Songs
for Children That Won't Make the Adults Fwow Up
(reprinted from The New York Times)
A
Musician With a Struggling Punk-Rock
Band Makes a Day Job Into a Career
The
songs are about things like farm animals and locomotives and
everyone has heard them a million times before. Music-appreciation
classes for children can be endurance tests for everyone involved.
But
even adults say David Weinstone's "Music for Aardvarks
and Other mammals" is one of the exceptions.
Mr.
Weinstone writes songs for children growing up urban and particularly
as New Yorkers (with titles like "Annie the Nanny,"
"Modern Art," "Playdate" and "Taxi"),
and his classes are more like parties.
When
Mr. Weinstone's son, Ezra, 5, the star of many of his songs,
was just 2, they were invited to a national music program
class, a children's enrichment program in Princeton, N.J.,
that started in 1987 and has 400 centers in the United States
and abroad. (In Manhattan, he registers more than 2000 families
a semester.) The rest is history.
"I
really didn't like it," Mr. Weinstone said. "It
didn't have much to do, context-wise with these children's
lives. This city is such a rich environment. How could it
be ignored for so long?"
But
he was a musician with a struggling punk-rock band and a family
to feed, so he offered to teach music classes in Brooklyn.
He lasted for two semesters in the winter of 1996-97. "I
was bored by it," he said. So he wrote and recorded a
tape in his kitchen and gave it out to the families in his
son's play group. "I started it as a joke and it immediately
took off," he said. They clamored for more.
In
September 1997 he rented space in the basement of a restaurant
on Avenue A and started a Saturday class with six children
from the play group. By the next week, he recalled, there
was a line down the block and he had to start formally registering.
Mr.
Weinstone, now 40, was a bartender then, and within three
months, he said, he could afford to quit his job. Parents
in the classes started buying his CDs and copying them for
friends. He started getting calls for more CDs from all over
the United States.
He
sells 50 to 100 a week for $12 each ($15 with shipping and
handling), and T-shirts for $12. His classes are now held
in a studio space at 440 Lafayette Street at Astor Place and
are $185 for a 10-week semester. They are filled and have
waiting lists. He and Alice Cohen, a fellow Aardvark teacher
who has recorded with him, along with Laura Schurich teach
275 children a week, and with licensing deals with other music
teachers in Brooklyn and Manhattan Music for Aardvarks is
taught to an additional 600. He would not say how much money
he was making, but did say with a laugh, "Its funny what
$12 adds up to when enough people give it to you."
He
is loath to say who takes his classes, but when pressed, he
gives a hint: "Aging rock'n'rollers that have kids."
In
1998, the punk-rock band he founded, Mozart's Grave, signed
a five-record contract with Sire Records label. They recorded
one album, and it flopped.
"I
would have signed you can take my legs away and give me fins"
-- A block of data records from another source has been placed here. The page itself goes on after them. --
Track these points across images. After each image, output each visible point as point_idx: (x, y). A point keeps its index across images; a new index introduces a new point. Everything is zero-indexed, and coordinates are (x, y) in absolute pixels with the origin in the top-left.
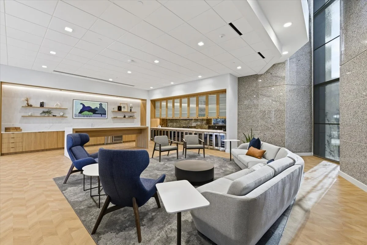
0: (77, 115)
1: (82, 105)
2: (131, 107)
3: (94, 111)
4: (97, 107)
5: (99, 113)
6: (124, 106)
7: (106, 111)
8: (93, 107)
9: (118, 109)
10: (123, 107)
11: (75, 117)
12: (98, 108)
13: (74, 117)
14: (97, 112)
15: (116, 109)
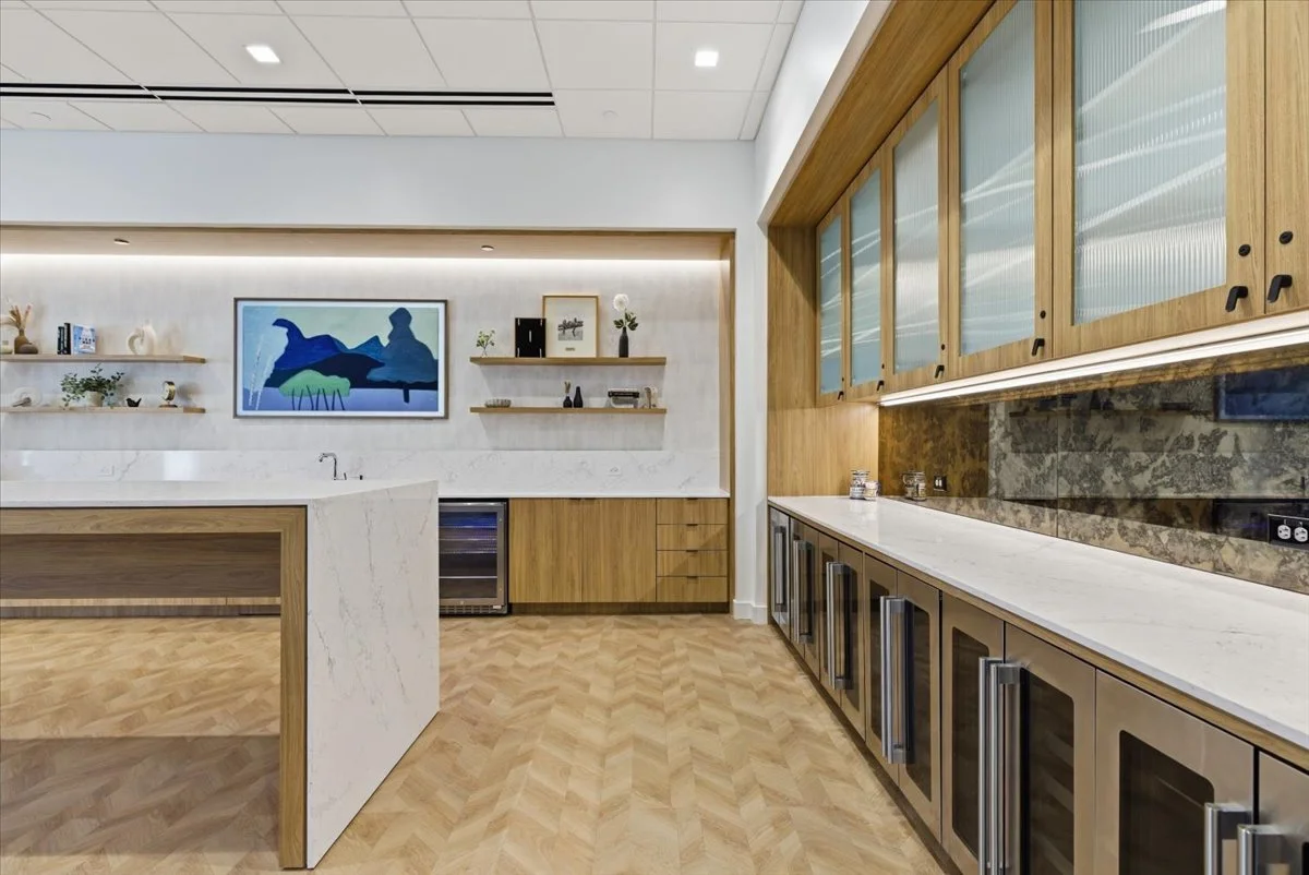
0: (256, 394)
1: (286, 330)
2: (619, 324)
3: (357, 367)
4: (376, 339)
5: (394, 378)
6: (570, 319)
7: (436, 363)
8: (352, 341)
9: (518, 344)
10: (565, 326)
11: (245, 408)
12: (385, 342)
13: (241, 412)
14: (375, 374)
15: (506, 347)
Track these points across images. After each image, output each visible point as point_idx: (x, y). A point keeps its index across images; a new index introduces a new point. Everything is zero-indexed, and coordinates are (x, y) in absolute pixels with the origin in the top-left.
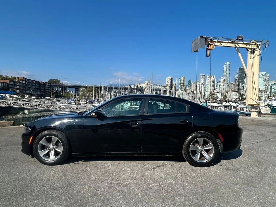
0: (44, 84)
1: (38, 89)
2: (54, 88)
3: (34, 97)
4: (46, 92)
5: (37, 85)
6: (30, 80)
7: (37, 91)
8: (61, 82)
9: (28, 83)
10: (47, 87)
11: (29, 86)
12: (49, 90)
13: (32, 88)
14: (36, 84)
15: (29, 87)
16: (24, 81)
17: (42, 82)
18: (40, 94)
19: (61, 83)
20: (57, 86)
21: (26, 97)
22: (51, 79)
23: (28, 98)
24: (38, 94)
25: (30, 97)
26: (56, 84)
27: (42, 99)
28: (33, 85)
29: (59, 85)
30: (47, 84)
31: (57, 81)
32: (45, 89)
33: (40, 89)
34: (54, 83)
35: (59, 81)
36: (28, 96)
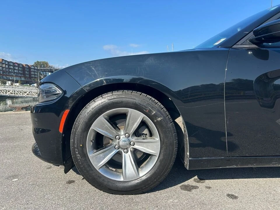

he said, only sort of jokingly. But he did write a clause
excepting his children's music from the deal. His 12 CDs of
children's music since produced are self-published and virtually
self-recorded and self-performed. (He has finished his first
compilation CD, a best of the lullaby from his earlier CDs.)
He plays all the instruments. Because of his experience with
the band, he is wary of a deal for his children's music
Since
the fourth CD, he has had a co-producer, Eddie Sperry, from
Sperry Sound and Pictures on Ann Street in Manhattan, where
he records. "He stops me from doing really dumb things,"
Mr. Weinstone said. "For instance, I would say, "I'm
thinking of putting a kazoo in that part.' And he says, 'Raffi
would put a kazoo on there.' And I say, 'Whew, thanks.'"
He
has his critics.
"It
is educational or is it entertainment or is it somewhere in
between?" said Kenneth K. Guilmartin, founder and director
of a national music program. "Or does it matter? I don't
know."
"What's
the difference between buying that and buying anyone's CD
that you like? We have different goals. We do that too, and
more."
But
others say Mr. Weinstone's music offers a refreshing change.
"Some
people don't feel that Aardvarks material is appropriate for
a young child," said Nanette De Cillis. She is the director
of Artscetera, a music and art school in Caroll Gardens, Brooklyn,
who teaches Music for Aardvarks. She gave Mr. Weinstone his
job teaching music classes.
"I
love that David pulls from so many different musical influences
from the Beatles, to reggae to 70's and 80's hits," Ms.
DeCillis said. "That variety of music is really good
for children to hear. Instead of going down in the music,
he's going up. The true secret to Aardvarks' popularity is
that adults like it."
"Parents
need to be not bored and not insulted," said Margot Glass,
an artist and a mother of two. Mr. Weinstone says he is just
starting to feel comfortable with his fame. "It is just
phenomenal," he said of his new life and his success.
"My wife and I don't take it for granted. Sometimes we're
just lying in the bedroom and we just laugh."